**What to do:** Nothing but the lines from the start of the data through the line with "Map reading. Summarize" should appear in the answer, each retyped exactly, and pictures should not.

**Supplied data:**
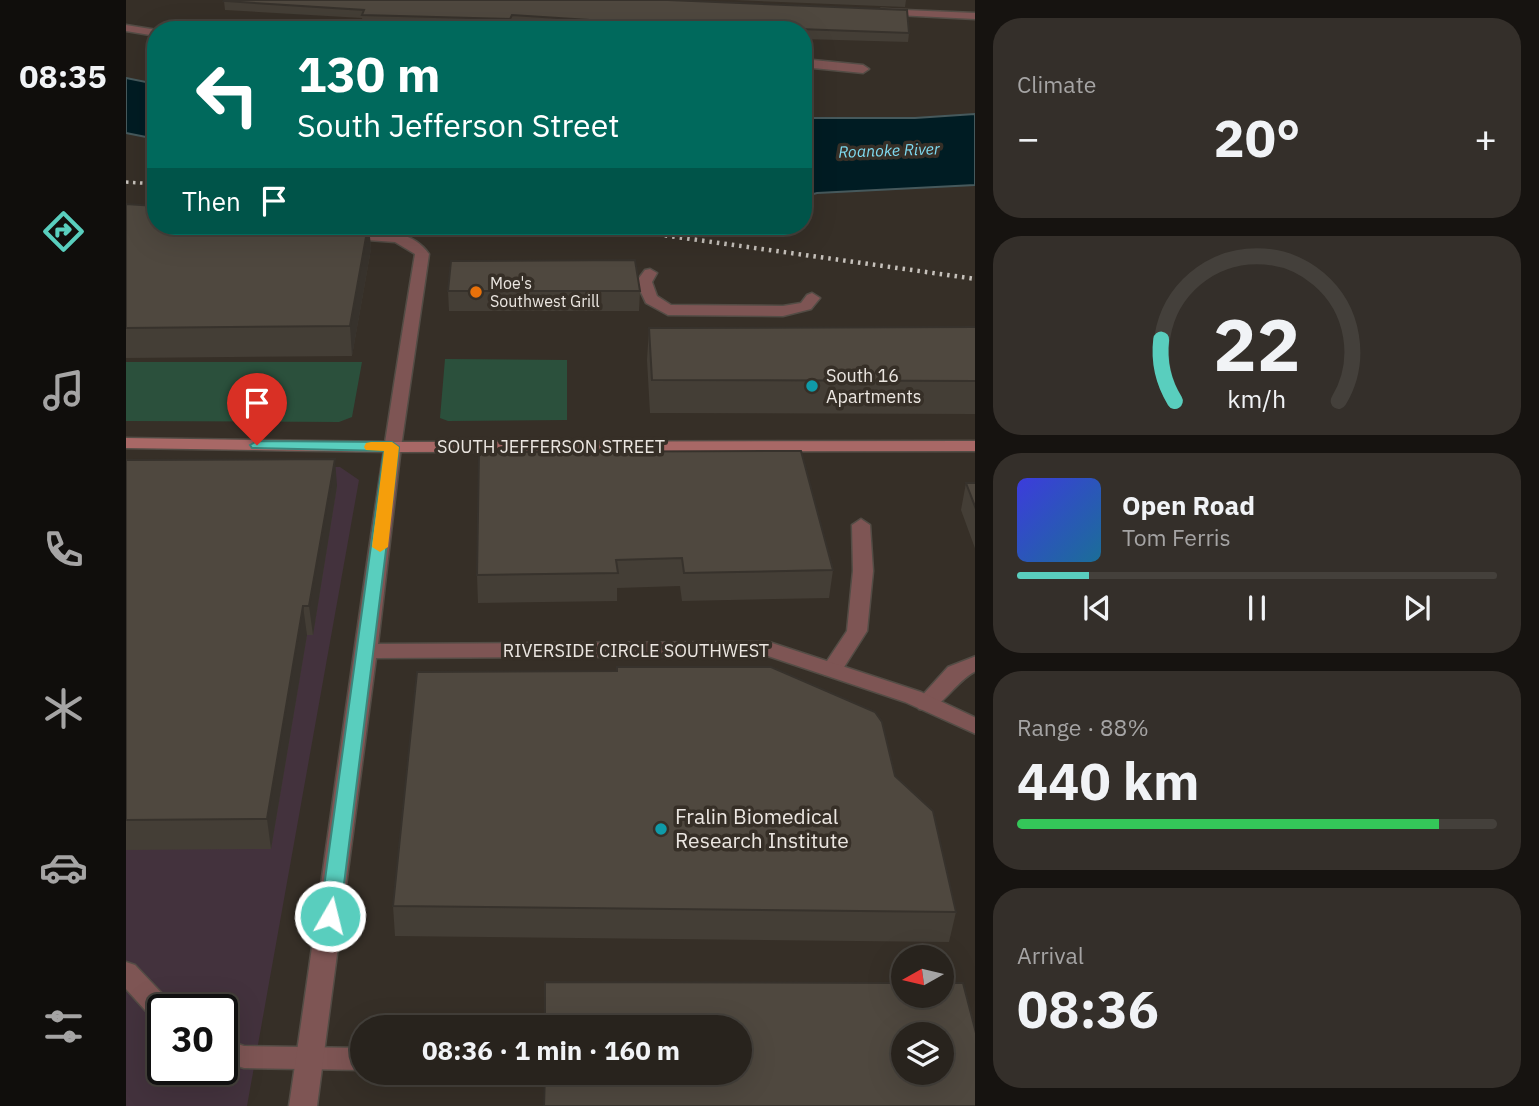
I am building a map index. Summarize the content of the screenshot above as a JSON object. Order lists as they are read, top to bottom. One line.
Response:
{"streets":{"main road":["SOUTH JEFFERSON STREET"],"street":["RIVERSIDE CIRCLE SOUTHWEST"]},"water":["Roanoke River"],"places":["Moe's Southwest Grill","South 16 Apartments","Fralin Biomedical Research Institute"],"north":"left","page":{"tabs":"08:35","tile":["Climate",["Range · 88%","440 km"],["Arrival","08:36"]],"turn":["130 m","South Jefferson Street"],"heat":["−","20°","+"],"then":"Then","song":["Open Road","Tom Ferris"],"limit":"30","trip":"08:36 · 1 min · 160 m","gauge":["22","km/h"]}}
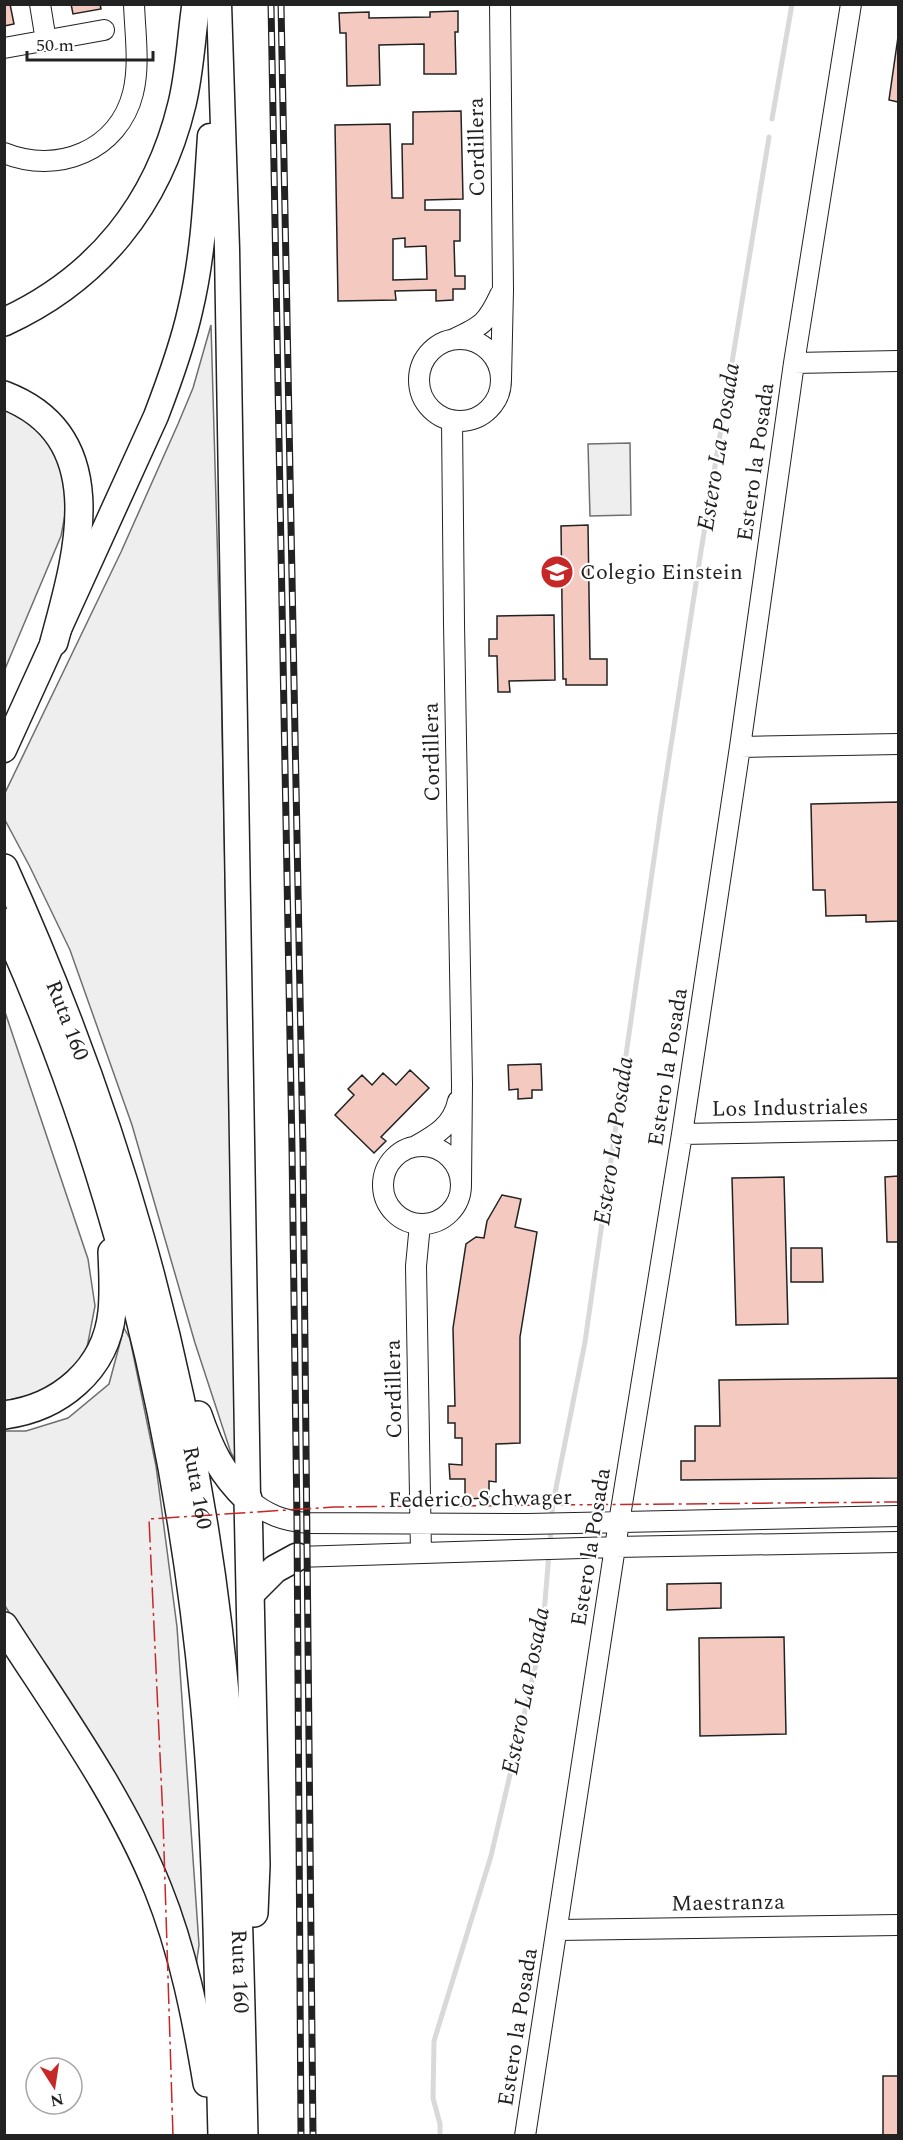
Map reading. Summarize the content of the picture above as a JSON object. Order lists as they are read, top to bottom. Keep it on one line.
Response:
{"streets":{"highway":["Ruta 160"],"street":["Cordillera","Estero la Posada","Los Industriales","Federico Schwager","Maestranza"]},"crossings":[["Cordillera","Federico Schwager"],["Estero la Posada","Los Industriales"],["Estero la Posada","Federico Schwager"],["Estero la Posada","Maestranza"]],"water":["Estero La Posada"],"places":{"school or university":["Colegio Einstein"]},"scale_bar":"50 m","north":"bottom"}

**Answer area:**
I am building a map index. Summarize the content of the screenshot above as a JSON object. Order lists as they are read, top to bottom. One line.
Response:
{"streets":{"main road":["SOUTH JEFFERSON STREET"],"street":["RIVERSIDE CIRCLE SOUTHWEST"]},"water":["Roanoke River"],"places":["Moe's Southwest Grill","South 16 Apartments","Fralin Biomedical Research Institute"],"north":"left","page":{"tabs":"08:35","tile":["Climate",["Range · 88%","440 km"],["Arrival","08:36"]],"turn":["130 m","South Jefferson Street"],"heat":["−","20°","+"],"then":"Then","song":["Open Road","Tom Ferris"],"limit":"30","trip":"08:36 · 1 min · 160 m","gauge":["22","km/h"]}}
Map reading. Summarize the content of the picture above as a JSON object. Order lists as they are read, top to bottom. Keep it on one line.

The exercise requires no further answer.